Amazon Gets Up Close and Personal with Your Data

Amazon is practicing data security by hounding its AWS clients to be more careful.

Photo courtesy of krblokhin on iStock.

Sign up to uncover the latest in emerging technology.

Amazon wants to handle your data with care… or at least nag its AWS customers to do so. 

The company is seeking to patent “statistical techniques” for detecting sensitive data. Essentially, this tech uses machine learning to determine the probability of whether or not a dataset includes sensitive information, such as addresses, IP addresses or phone numbers. 

If the machine learning model predicts that a dataset may contain sensitive data, the system will inform the owner of the dataset and suggest that a sensitive data handling policy be enforced, such as “an encryption policy, or a policy that results in the isolation or deletion of the sensitive data.” If the owner of the dataset claims that the system falsely detected sensitive data, that information is used in turn to train the model to be better at detection.  

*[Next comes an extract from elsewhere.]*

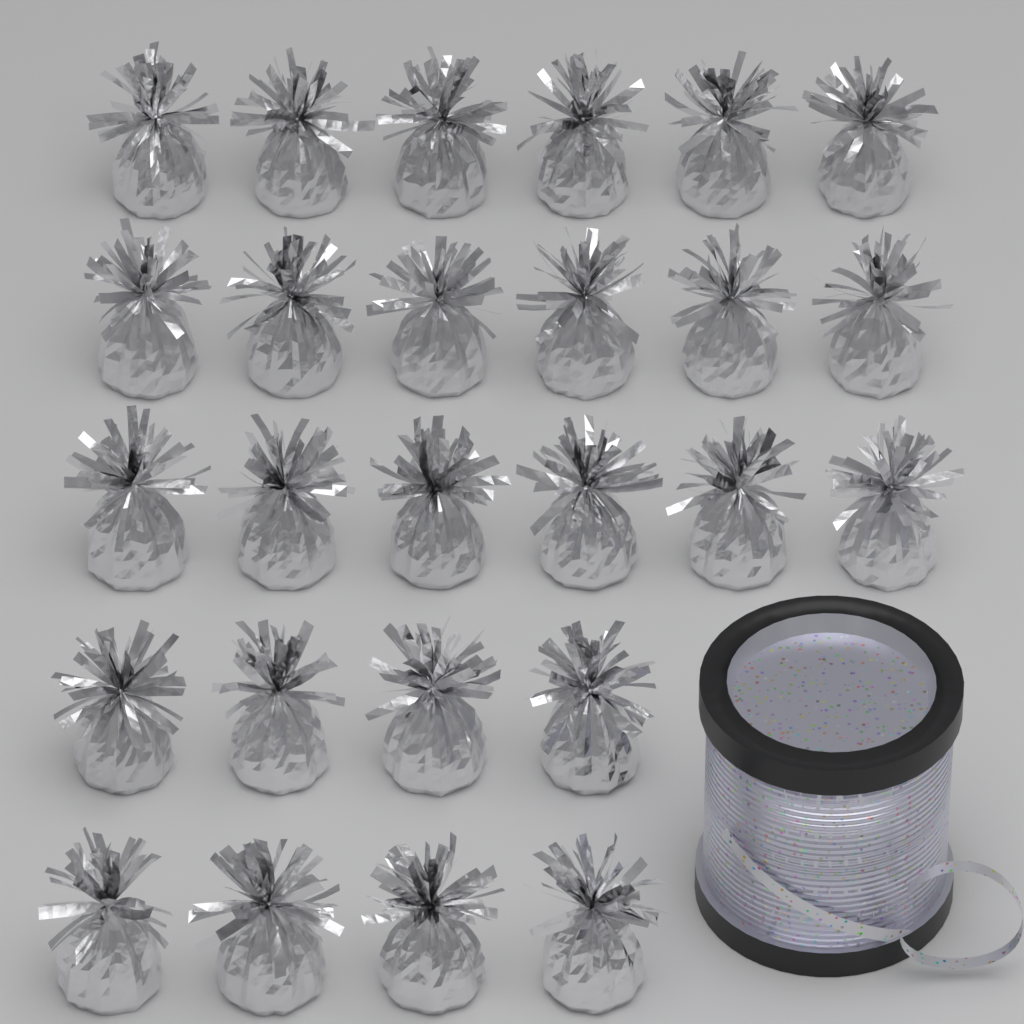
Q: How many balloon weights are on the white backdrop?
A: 26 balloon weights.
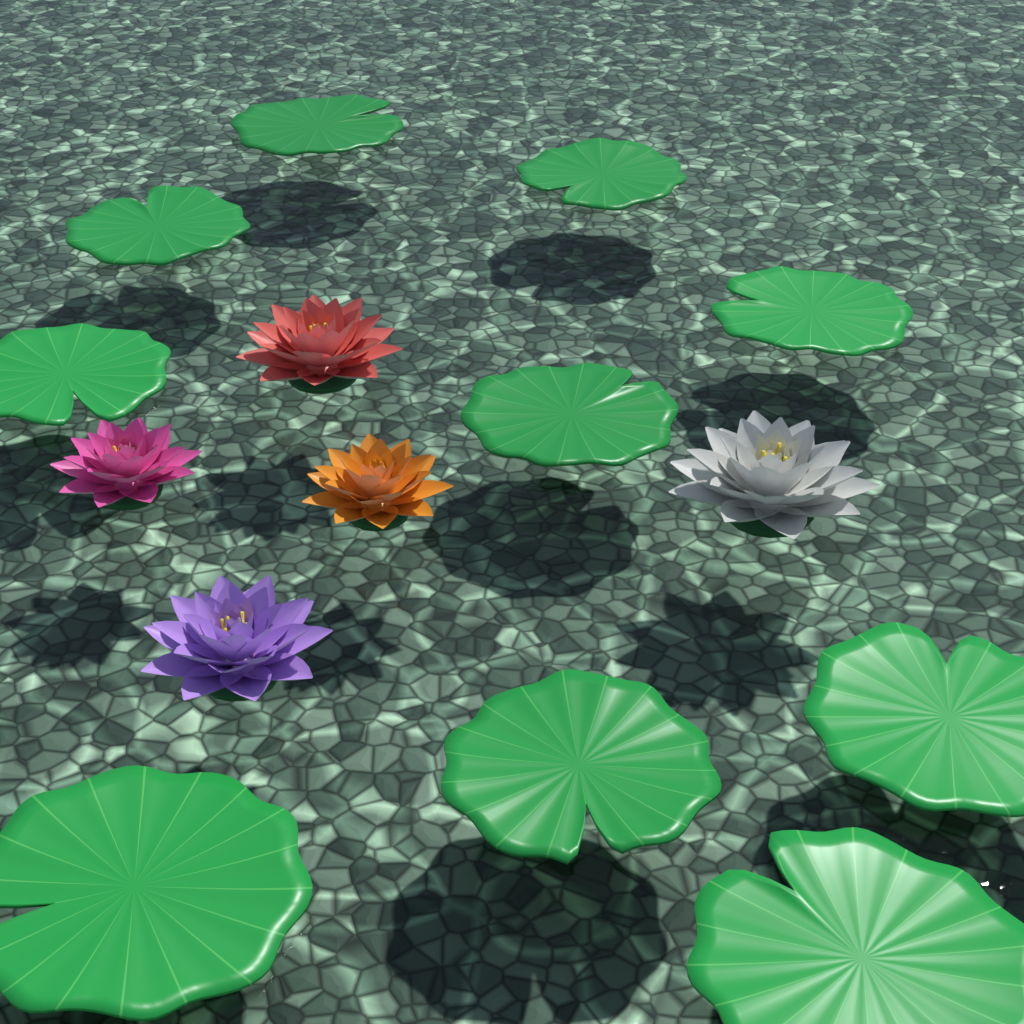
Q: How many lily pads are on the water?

Given the rapid rate at which data is being collected, Amazon said, detecting the presence of sensitive data to keep it safe from security breaches and ensure compliance with privacy regulations remains a “non-trivial technical problem.” 

“The sophistication of network-based attack mechanisms has increased,” Amazon said in its filing. “Hardware and software engineers keep enhancing the built-in safety mechanisms of computer systems, while attackers keep discovering new avenues for penetrating the defenses designed by the engineers.”

Photo courtesy of the U.S. Patent and Trademark Office.

Millions of people have been affected by breaches of AWS clients in recent years. In a notable instance in 2019, a former Amazon employee stole the personal information of 100 million CapitalOne customers by exploiting the credit card company’s systems in 2019.

After the incident, AWS and other cloud infrastructure companies invested heavily in security tools and support, Ari Weil, VP of marketing of cloud data security firm Cyera, told me. But they also doubled down on the idea that companies are responsible for their own data, he noted.

“Today, the definition of ‘good enough’ tooling, education, and support is changing, and so it is no surprise that these vendors are investing in technology that can effectively stop customers from running with scissors when it comes to data security,” Weil said.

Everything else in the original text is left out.